# Information shown

__________________________________________________

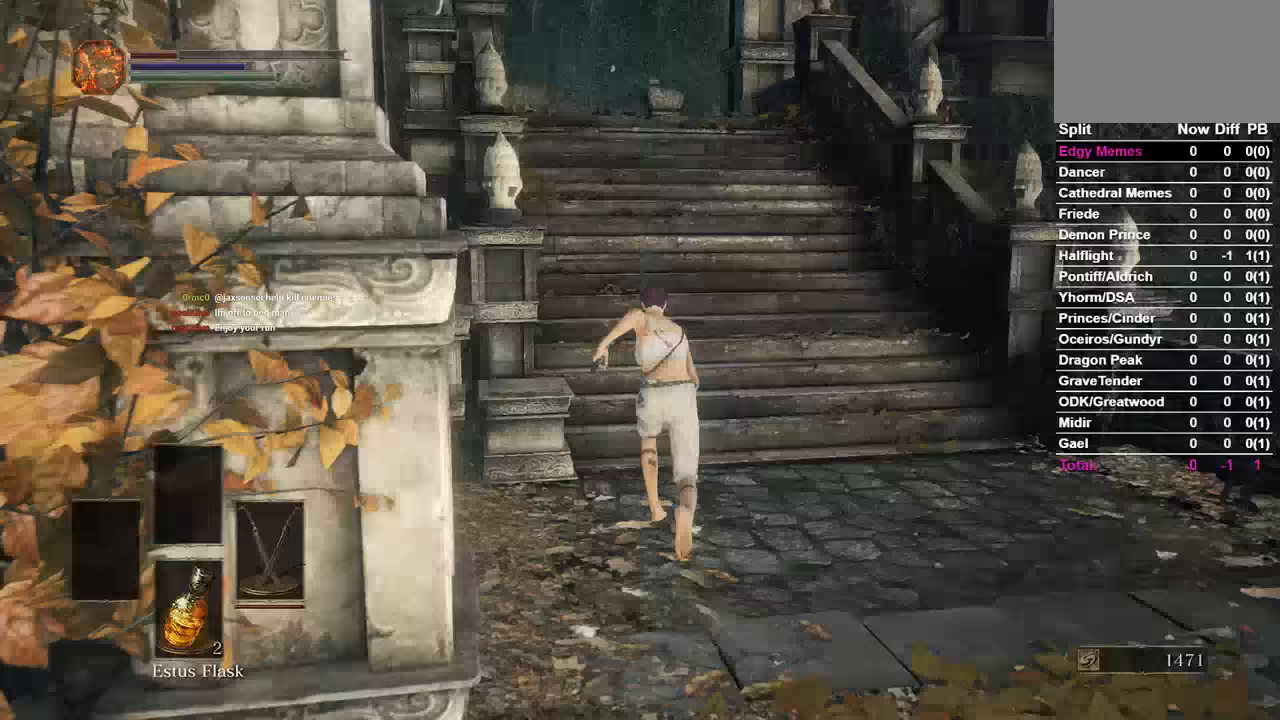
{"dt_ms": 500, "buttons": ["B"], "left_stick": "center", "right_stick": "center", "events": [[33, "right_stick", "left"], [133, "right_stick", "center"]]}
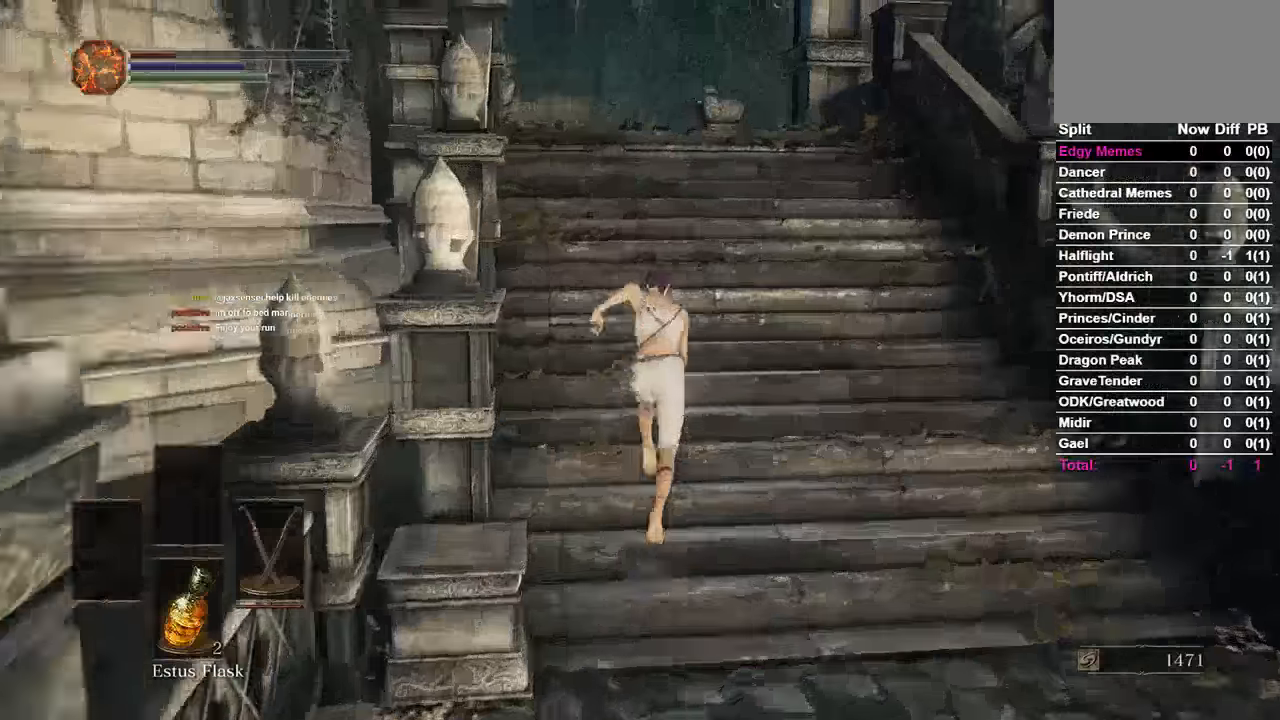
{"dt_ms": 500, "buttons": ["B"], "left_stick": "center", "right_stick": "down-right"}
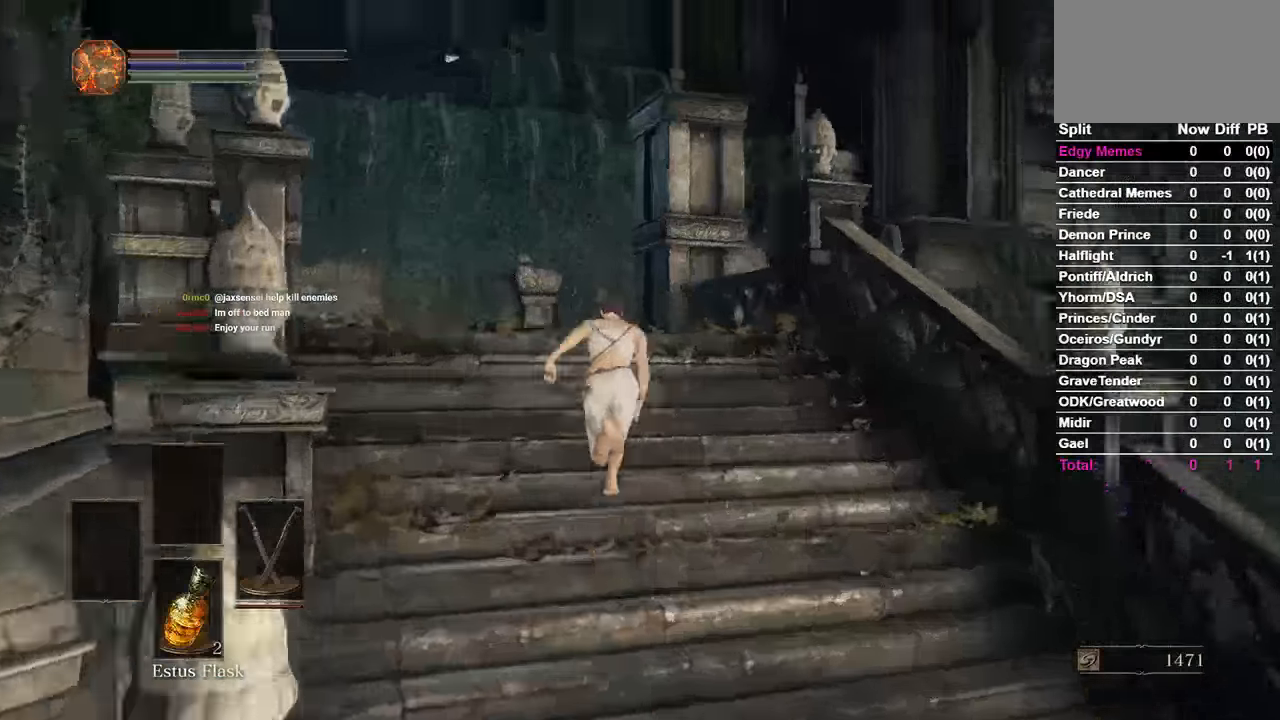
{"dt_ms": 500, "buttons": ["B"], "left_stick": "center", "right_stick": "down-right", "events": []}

__________________________________________________

# Task to complete
Repeat the material above exactly. Leave every picture out of it.

# Reply to the exercise
{"dt_ms": 500, "buttons": ["B"], "left_stick": "center", "right_stick": "center", "events": [[33, "right_stick", "left"], [133, "right_stick", "center"]]}
{"dt_ms": 500, "buttons": ["B"], "left_stick": "center", "right_stick": "down-right"}
{"dt_ms": 500, "buttons": ["B"], "left_stick": "center", "right_stick": "down-right", "events": []}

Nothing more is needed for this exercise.